There’s so much I have to learn about China

little Chinese girl

我是女学生,我也是中文学生.

This sentence roughly translates as, “I am a female student, and I am also a Chinese student,” and is one of the few things I know how to say after taking up Chinese as part of my graduate studies in Anthropology three weeks ago. Much of this thinking toward China has been going on subconsciously, perhaps, for awhile. My advisor at Davidson shamelessly pushed me to go to China (his own interest was in studying the Catholic Church in China), and my husband has been there several times and loves talking about Chinese culture.

But it is only recently that I’ve not only thought about expanding my linguistic and global knowledge to include China, but I’ve also started to think about how international adoptions (1/4 of which are Chinese baby girls) are connected with a political development narrative. I have all sorts of questions about international adoption, colonialism, and culture, many of which were fragmented in an emotional way after watching a silly Lisa Ling spot that my Chinese neighbor over at Butler sent my way. The little Chinese phrase I put above marks some of my confused emotion: in Chinese classrooms today there could be about 28 boys to just 11 girls, while children in America are growing up with little Chinese sisters who, of course, can’t speak Chinese.

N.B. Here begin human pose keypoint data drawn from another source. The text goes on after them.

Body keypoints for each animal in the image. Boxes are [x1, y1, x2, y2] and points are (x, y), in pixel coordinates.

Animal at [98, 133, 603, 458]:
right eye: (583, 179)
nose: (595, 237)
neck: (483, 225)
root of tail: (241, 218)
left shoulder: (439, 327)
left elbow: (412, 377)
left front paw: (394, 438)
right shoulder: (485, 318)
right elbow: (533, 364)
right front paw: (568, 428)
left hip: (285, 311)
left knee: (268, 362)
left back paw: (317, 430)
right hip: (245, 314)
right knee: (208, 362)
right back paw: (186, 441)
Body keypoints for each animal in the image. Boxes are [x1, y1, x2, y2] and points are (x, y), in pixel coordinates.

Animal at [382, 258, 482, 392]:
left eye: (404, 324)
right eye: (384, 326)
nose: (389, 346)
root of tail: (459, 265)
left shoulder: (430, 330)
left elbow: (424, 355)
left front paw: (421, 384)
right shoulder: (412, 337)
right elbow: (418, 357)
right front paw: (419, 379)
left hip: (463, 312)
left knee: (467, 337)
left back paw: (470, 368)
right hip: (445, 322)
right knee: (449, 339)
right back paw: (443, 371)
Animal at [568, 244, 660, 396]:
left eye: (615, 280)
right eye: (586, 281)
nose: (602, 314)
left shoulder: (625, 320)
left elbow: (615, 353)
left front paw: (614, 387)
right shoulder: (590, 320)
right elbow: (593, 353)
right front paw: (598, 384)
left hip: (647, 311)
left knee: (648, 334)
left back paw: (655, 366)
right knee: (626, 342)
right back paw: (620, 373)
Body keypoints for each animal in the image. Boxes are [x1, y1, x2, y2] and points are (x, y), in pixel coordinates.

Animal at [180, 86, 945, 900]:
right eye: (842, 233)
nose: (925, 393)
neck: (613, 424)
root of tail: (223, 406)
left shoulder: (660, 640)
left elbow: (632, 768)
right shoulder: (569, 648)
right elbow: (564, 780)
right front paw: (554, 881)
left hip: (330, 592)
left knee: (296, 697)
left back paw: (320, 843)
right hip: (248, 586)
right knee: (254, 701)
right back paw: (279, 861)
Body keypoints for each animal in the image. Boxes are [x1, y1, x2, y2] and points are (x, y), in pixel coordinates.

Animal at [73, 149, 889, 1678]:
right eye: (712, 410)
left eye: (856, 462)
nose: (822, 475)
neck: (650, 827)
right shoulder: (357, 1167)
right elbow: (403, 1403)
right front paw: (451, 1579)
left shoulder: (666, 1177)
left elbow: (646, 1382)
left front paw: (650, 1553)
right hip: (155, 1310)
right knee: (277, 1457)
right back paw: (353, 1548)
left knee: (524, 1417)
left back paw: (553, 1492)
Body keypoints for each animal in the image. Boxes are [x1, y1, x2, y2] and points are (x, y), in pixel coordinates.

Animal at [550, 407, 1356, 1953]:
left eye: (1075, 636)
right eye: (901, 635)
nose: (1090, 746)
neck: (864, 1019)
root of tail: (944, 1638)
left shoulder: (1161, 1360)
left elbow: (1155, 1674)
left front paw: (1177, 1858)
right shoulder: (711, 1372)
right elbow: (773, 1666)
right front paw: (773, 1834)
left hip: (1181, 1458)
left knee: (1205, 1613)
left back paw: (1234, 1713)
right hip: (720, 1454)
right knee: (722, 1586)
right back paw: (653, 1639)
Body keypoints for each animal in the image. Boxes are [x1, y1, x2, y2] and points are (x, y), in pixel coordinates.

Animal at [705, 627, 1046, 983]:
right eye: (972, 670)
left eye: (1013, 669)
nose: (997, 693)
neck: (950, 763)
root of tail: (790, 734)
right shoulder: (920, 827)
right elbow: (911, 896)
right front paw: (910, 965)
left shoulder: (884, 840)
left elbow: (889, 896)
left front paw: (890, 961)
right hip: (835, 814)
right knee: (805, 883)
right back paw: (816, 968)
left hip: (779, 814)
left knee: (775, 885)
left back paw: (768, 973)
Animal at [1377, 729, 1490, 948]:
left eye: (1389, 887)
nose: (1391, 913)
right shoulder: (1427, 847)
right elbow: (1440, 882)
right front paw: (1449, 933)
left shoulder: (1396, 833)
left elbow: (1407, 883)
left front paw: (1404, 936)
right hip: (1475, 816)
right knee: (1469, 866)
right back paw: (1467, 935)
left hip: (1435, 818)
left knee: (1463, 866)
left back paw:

Perhaps some of you will watch the video and begin to ask your own questions about the complicated saga of international adoption. There was something eerily meaningful and touching about seeing these families come together, seeing these Chinese baby girls lifted out of the hundreds of cribs in their orphanages to come to America.

But then there were also moments when I cringed–like when one of the fathers proudly says that his Chinese daughter’s name will disappear forever for the American one he and his wife have picked out. Couple all this alongside the growing gender disparity in China, in a country where boys are favored (and for good reason–in the countryside, boys will stick around and care for their parents in their old age, while girls will move away) and girls have been discarded (which is complicated by a policy that only allows one child), and you have not only questions for our country in terms of global responsibility, but questions that in just a few generations will powerfully effect the world, like it or not.

In this way, I am overwhelmed by how much I have to learn even to approach zhong.guo, the middle country, China, but I am also compelled to try to study in and learn about China. No matter where I go, I will encounter Chinese influence, and I want to understand this country and its people better; along the lines of the basic philosophy of anthropology, it will no doubt (at the very least), help me understand myself and my fellow Americans better as well.